Methods: We analyzed California statewide ED and HPD records from 1/1/13-12/31/13 to estimate the number of acute PID diagnoses using ICD-9 codes among women aged >15 years. Patient Social Security Number and visit dates were used to identify unique episodes occurring ≥60 days apart. PID episodes were stratified by demographic characteristics. CPT-4 codes were utilized to identify concurrent STD screening among ED PID patients.
Results: We identified 8,649 acute PID records (8,293 unique episodes) in the ED. Nearly two-thirds (62%) of episodes were among women aged <30 years. The highest proportion were among Hispanics (42%), followed by 30% non-Hispanic White, and 20% non-Hispanic Black. The majority of women were covered by public insurance (53%); 23% by private insurance and 24% self-paid.

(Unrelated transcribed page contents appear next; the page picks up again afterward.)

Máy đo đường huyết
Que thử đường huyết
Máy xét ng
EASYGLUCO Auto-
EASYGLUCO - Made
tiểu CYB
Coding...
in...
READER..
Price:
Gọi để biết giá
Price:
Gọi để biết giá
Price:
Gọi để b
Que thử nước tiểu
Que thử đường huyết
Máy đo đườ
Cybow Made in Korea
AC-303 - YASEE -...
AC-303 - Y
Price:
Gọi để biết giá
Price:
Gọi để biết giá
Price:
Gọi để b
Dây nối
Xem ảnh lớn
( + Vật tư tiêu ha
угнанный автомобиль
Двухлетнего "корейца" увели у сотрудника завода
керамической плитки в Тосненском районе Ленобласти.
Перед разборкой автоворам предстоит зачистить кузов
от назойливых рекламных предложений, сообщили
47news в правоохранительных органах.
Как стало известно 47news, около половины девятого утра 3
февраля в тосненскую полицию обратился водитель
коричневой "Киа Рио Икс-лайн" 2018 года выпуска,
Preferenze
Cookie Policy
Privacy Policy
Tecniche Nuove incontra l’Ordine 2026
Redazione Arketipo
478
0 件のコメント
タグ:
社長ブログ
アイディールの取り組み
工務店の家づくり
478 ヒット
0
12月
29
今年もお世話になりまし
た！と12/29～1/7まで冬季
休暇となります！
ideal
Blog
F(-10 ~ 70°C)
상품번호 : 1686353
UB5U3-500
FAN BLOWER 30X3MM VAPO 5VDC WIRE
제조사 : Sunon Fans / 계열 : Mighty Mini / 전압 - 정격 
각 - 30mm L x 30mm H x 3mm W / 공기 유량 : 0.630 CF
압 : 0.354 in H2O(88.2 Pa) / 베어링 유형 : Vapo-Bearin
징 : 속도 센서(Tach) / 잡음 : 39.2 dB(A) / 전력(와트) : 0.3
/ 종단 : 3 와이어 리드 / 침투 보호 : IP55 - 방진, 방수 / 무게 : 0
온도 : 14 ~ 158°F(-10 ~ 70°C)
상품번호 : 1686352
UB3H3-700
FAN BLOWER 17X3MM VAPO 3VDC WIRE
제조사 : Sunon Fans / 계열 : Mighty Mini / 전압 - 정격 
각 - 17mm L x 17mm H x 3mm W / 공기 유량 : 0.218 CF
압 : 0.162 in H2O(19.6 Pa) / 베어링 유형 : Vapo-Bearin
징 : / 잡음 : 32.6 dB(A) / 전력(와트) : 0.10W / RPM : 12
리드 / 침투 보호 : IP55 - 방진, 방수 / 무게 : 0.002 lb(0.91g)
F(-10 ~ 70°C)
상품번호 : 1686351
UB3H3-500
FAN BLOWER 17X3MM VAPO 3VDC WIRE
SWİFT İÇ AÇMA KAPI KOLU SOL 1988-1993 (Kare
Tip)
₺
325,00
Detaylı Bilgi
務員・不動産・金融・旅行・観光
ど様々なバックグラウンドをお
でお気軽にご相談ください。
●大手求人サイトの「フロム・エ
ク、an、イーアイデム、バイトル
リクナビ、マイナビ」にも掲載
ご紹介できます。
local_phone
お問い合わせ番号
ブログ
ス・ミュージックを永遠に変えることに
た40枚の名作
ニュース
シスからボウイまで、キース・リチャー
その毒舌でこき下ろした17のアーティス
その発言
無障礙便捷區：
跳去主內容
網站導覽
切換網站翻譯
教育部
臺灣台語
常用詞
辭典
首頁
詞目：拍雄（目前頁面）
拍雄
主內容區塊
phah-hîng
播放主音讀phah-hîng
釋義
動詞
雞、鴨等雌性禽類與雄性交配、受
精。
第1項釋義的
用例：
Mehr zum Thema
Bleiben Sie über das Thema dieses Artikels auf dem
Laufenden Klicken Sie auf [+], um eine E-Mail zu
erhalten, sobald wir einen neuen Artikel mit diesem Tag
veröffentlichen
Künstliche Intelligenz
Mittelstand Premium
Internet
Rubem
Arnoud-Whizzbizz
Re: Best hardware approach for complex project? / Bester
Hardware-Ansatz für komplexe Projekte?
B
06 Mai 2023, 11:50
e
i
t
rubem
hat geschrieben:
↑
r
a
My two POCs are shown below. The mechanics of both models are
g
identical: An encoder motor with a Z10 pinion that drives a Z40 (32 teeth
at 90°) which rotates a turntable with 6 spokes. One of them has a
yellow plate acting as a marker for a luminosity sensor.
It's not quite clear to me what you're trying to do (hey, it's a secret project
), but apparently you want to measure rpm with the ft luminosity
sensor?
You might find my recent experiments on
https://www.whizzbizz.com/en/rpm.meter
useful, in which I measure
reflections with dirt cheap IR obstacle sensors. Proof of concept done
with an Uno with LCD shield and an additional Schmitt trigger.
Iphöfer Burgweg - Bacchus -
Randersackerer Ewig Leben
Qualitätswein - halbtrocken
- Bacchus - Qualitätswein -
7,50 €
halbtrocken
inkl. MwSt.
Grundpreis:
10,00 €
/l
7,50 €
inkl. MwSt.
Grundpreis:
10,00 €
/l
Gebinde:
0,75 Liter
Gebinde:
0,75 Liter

Twenty-one percent of episodes were associated with testing for chlamydia; 20% for gonorrhea, and <1% for HIV/syphilis. We identified 4,074 acute PID records (3,943 unique episodes) in the HPD. Compared with ED patients, a lower proportion (37%) of hospitalized PID patients were aged <30 years. Forty percent of episodes were among Hispanics, 30% non-Hispanic White, and 13% non-Hispanic Black. A higher proportion of HPD patients were covered by private insurance (38%); 50% by public insurance and 10% self-paid. ED and HPD data were combined to estimate an overall 12,045 unique PID episodes (191 duplicate episodes were excluded).
Conclusions: The total number of acute PID diagnoses in HPD and ED is nearly ten-fold the number of case reports in California in 2013 (N=1,234), reflecting the extent of potential under-reporting of PID in California. This estimate is an underestimate of PID burden as it does not include outpatient diagnoses.